Setting a National Standard
This proliferation of reporting requirements has generated industry support for federal transparency legislation that would
pre-empt state laws. In January, Grassley and Sen. Herb Kohl (D-WI) introduced an updated version of the Physician Payments
Sunshine Act to expand public disclosure of financial relationships between physicians and medical product manufacturers.
The revised bill calls for manufacturers to report payments to doctors that exceed $100 a year (down from $500), as well
as substantial investment interests held by doctors.
In its March report to Congress, the Medicare Payment Advisory Committee (MedPAC) supported such reporting to better allow
them to assess whether industry–provider financial relations have an impact on Medicare prescribing, drug utilization, and
expenditures. MedPAC also wants data on drug samples distributed to doctors to determine whether billions of dollars in free
medicines have an identifiable impact on prescribing decisions. FDA currently requires companies to keep records on samples
handed out by sales reps to guard against illegal diversion, but does not routinely collect that information.

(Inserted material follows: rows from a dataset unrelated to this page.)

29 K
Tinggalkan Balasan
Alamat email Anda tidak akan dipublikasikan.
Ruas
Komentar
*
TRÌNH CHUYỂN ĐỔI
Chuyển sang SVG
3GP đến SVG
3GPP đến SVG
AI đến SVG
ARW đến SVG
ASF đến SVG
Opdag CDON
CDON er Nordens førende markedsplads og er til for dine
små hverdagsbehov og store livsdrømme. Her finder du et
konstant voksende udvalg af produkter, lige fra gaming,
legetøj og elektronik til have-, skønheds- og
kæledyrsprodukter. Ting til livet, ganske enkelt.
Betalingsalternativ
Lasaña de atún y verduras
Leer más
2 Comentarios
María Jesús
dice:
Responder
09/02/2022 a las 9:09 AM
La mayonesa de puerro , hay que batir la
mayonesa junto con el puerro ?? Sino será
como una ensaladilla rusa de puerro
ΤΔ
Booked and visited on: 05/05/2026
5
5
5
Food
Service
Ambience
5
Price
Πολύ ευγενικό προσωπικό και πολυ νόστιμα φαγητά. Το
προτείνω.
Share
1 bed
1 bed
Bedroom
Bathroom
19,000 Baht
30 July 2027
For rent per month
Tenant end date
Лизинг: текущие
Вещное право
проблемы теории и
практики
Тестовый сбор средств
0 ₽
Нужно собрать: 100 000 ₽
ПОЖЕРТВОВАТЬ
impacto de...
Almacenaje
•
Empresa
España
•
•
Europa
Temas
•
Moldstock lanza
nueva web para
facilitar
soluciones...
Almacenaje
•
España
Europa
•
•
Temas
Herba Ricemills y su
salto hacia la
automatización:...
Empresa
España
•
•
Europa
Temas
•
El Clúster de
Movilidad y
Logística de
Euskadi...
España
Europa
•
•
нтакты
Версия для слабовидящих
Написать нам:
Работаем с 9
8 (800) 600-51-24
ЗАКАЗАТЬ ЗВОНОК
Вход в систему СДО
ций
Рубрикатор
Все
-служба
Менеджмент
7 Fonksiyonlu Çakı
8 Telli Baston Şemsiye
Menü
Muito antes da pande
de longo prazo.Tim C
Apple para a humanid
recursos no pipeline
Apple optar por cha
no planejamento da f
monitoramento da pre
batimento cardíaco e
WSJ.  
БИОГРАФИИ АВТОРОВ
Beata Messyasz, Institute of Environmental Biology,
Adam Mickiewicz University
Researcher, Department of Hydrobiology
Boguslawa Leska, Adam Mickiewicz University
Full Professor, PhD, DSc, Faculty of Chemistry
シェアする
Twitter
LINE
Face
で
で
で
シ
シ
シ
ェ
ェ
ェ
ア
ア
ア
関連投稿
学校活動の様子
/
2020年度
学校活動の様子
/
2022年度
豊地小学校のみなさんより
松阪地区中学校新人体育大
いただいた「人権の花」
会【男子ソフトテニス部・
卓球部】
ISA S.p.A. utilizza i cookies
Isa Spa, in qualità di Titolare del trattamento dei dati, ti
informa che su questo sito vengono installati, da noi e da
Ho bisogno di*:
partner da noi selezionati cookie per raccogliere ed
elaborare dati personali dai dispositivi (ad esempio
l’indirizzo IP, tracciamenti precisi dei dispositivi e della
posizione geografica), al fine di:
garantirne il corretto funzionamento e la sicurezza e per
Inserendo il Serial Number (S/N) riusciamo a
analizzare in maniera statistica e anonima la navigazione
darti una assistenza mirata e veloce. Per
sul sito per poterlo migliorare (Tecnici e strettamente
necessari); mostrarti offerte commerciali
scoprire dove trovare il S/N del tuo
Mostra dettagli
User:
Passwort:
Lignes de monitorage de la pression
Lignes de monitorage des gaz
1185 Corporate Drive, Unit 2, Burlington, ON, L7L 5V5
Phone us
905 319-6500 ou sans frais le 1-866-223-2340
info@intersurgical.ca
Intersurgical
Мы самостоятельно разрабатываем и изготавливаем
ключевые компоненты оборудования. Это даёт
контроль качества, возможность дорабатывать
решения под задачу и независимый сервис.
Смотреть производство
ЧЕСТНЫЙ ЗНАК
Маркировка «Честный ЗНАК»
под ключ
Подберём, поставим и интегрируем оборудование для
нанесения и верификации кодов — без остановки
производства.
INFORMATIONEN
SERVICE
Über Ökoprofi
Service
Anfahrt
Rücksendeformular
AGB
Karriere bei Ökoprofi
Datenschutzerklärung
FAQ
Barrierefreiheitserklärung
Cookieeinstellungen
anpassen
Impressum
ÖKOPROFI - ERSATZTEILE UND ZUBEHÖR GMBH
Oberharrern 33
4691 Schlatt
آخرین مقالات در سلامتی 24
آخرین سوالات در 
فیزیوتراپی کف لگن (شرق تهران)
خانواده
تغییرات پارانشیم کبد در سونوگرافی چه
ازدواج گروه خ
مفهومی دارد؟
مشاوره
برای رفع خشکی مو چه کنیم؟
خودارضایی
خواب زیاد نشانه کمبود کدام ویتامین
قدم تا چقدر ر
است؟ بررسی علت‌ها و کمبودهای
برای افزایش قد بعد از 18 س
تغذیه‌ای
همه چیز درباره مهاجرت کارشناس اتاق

Under the Sunshine Act, all of this payment information would go into a national database of physician–industry relations.
Public and private payers thus would be able to assess ties between industry payments and physician practice patterns. The
trade-off for manufacturers is supposed to be federal preemption of state disclosure laws that require different information
on payments to physicians. However, it's not clear how comprehensive that preemption will be in any final legislation.
Meanwhile, manufacturers are establishing their own transparency policies and programs. Eli Lilly, Merck, GlaxoSmithKline,
and Pfizer have announced plans to post data on financial relationships with health professionals, and some companies are
setting total annual caps on payments to individual physicians to reduce opportunities for undue influence.
Academic research centers and medical societies are also beefing up financial disclosure policies. The Cleveland Clinic plans
to publicly report relationships of staff doctors and scientists with pharmaceutical and medical device makers. Stanford University,
the University of Pennsylvania, and branches of the University of California in Los Angeles and San Francisco have adopted
stricter conflict-of-interest policies. The North American Spine Society announced in January that the 5,000 spine surgeons
in the organization will disclose all financial ties with medical product companies; psychiatrists are contemplating a similar
move.
While pharma relations with researchers are critical for developing new technology, reformers hope to discourage inappropriate
relationships by putting health professionals on notice that any links to pharmaceutical marketing will be known to all.